Monday, June 11, 2012

Madeira Cake


Last week my husband and I made a special dinner to celebrate the Queen’s Diamond Jubilee. For dessert there was a recipe for trifle that we wanted to make. My husband is quite the trifle maker and he hadn’t made one in a while. I’d never made one, and this one sounded good. We figured we could get most of the ingredients as we have a British store close to us. One thing that the recipe called for was Madeira Cake, and we couldn’t find that already made.

No worries, as I figured that there are many Madeira Cake recipes out there and I would just make one. I did a quick search online and this recipe was one of the first ones that I came across. I like Nigella Lawson’s recipe and this one seemed very straight-forward. I thought Madeira Cakes contained Madeira, but I guess they don’t! (Research revealed that the cake was often served with Madeira, thus the name.) This is a very simple recipe, with flavoring just from the lemon zest and juice. 

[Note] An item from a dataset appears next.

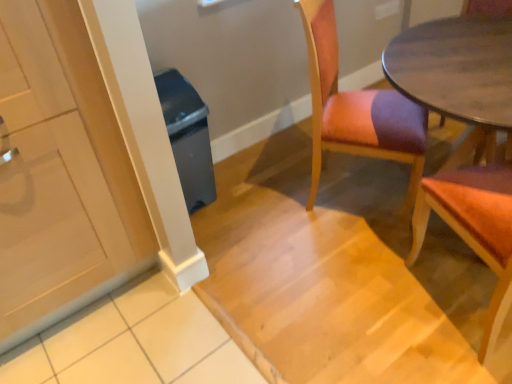
Where is `vacant space that's between wooden chair at right, marked as the first chair in a right-to-left arrangement, and gray plastic trash can at left`? vacant space that's between wooden chair at right, marked as the first chair in a right-to-left arrangement, and gray plastic trash can at left is located at coordinates (305, 246).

The recipe says to line the pan and I didn’t do that. Don’t skip this step! It was basically impossible for me to get this out of the pan, but since most of the cake was going into a trifle, that wasn’t a problem. I cut the loaf in half and then was able to get it out of the pan. Learn from my mistake. The cake by itself was so good, a little crumbly, but the lemon (and the butter) is a real winner. I love the sugar crust that tops this cake, giving it something a little extra. 

8 ounces butter, softened
7 ounces sugar, plus extra for sprinkling
Grated zest and juice of 1 lemon
3 eggs
 7.5 ounces self-rising flour*
 3 ounces flour

Preheat oven to 340 degrees. Butter and line with parchment paper a 9” x 5” loaf pan.

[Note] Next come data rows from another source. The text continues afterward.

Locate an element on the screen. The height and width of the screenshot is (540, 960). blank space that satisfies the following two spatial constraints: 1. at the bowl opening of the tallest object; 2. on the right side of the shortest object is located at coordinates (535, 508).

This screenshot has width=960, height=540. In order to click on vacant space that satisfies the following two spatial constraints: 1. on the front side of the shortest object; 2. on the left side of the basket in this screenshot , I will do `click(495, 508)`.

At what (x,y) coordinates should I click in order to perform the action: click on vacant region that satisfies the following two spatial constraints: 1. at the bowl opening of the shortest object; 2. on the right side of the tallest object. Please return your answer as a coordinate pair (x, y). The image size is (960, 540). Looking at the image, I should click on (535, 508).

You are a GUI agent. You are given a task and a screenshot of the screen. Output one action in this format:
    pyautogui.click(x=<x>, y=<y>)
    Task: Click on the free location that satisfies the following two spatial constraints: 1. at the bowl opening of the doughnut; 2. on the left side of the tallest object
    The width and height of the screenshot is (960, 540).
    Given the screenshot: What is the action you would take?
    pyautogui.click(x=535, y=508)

In a large mixer bowl, cream the butter and sugar. Stir in the lemon zest. Add the eggs one at a time with a tablespoon of flour for each. Gently mix in the rest of the flour and, finally, the lemon juice.

Spread the batter in the prepared pan and sprinkle the top with about 2 tablespoons of sugar. Bake for about 1 hour or until a toothpick inserted in the center of the loaf comes out clean.

Remove to a wire rack, and let cool in the pan for about 30 minutes before removing from the pan to cool completely.

Recipe from Nigella Lawson

*I make my own self-rising flour by combining 2 cups flour, 2 teaspoons baking powder, ½ teaspoon baking soda and ½ teaspoon salt.

1 comment:

Anonymous said...

Hi!
I tried this cake because your picture looked ahhhhmazing...however I burnt the entire thing....the crust became absolutely black!I used an electric oven and I have no idea what happened..are electric ovens different from gas ovens? I am 15 years old by the way and I'd love to bake yummy cakes but I am 0/0 in that department:( Madeira cake is my dad's fave and I wanted to bake it for him for his 50th which is soon!